SANTA MONICA—The co-creator and three executive producers of the top-rated series “The Walking Dead” (TWD) filed a lawsuit against AMC on Monday, August 14 in Los Angeles County Superior Court, alleging that the network failed to properly distribute the show’s profits, according to reports.

“This case arises from a major entertainment conglomerate’s failure to honor its contractual obligations to the creative people — the ‘talent,’ in industry jargon — behind the wildly successful, and hugely profitable, long-running television series The Walking Dead,” the lawsuit states. “The defendant AMC Entities exploited their vertically integrated corporate structure to combine both the production and the exhibition of TWD, which allowed AMC to keep the lion’s share of the series’ enormous profits for itself and not share it with the Plaintiffs, as required by their contracts.”

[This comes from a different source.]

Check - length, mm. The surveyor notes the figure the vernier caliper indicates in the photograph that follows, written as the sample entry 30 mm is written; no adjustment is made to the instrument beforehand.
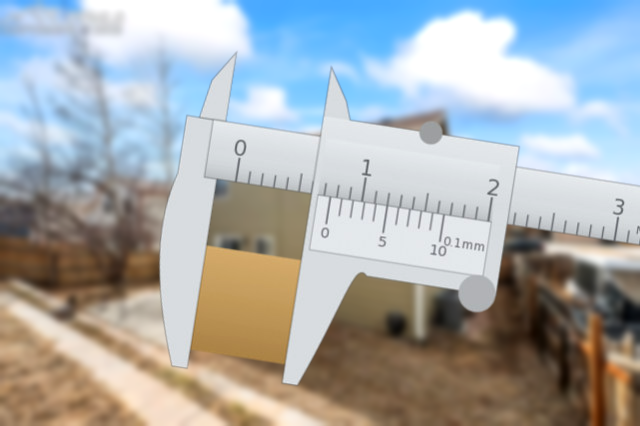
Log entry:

In the suit, co-creator Robert Kirkman and executive producers Gale Anne Hurd, Glen Mazzara, and David Alpert accuse AMC of breach of contract, claiming the company failed to pay the proper license fee for the series because the show is owned and produced by AMC Studios and aired on AMC Networks. They maintain the license fee would be much higher if the series were licensed from an outside studio, and the lower license fee greatly affects the share of profits distributed to its “creative people.” The suit, which alleges that AMC has been withholding a significant amount of money that should have been handed over to producers, also involves the spinoff “Fear the Walking Dead” and the live after show “The Talking Dead.”

“When the production company and the network are part of the same conglomerate, as AMC Studios and AMC Network are here, there is a powerful financial incentive to keep the lion’s share of the profit at the network level and not pay a fair-market-value license fee to the production company — thereby depriving profit participants, like Plaintiffs, of their fair share of the series’ profits,” the suit indicates.

The case follows a similar ongoing lawsuit from the show’s other co-creator, Frank Darabont, who was fired during the second season. Darabont’s suit, which demands more than $200 million in damages, questions the amount of money AMC is imputing from each episode of the series.

“While AMC Network previously aired such popular shows as Mad Men and Breaking Bad, the ratings of TWD – and the revenues that accompanied those ratings – have far exceeded the ratings and revenues from those series, and have catapulted AMC Parent, and its financial value to a whole new level,” Monday’s lawsuit claims.

Kirkman’s contract with AMC calls for him to receive 5 percent of profits from the show, according to the complaint. Hurd is to receive 7.5 percent, Alpert is entitled to 2.5 percent, and Mazzara, who took over Darabont’s role as showrunner, is to receive 1.5 percent. The total damages from the suit could approach $1 billion.

“These kinds of lawsuits are fairly common in entertainment and they all have one thing in common — they follow success,” an AMC spokesperson said in a statement. “Virtually every studio that has had a successful show has been the target of litigation like this, and The Walking Dead has been the #1 show on television for five years in a row, so this is no surprise. We have enormous respect and appreciation for these plaintiffs, and we will continue to work with them as partners, even as we vigorously defend against this baseless and predictably opportunistic lawsuit.”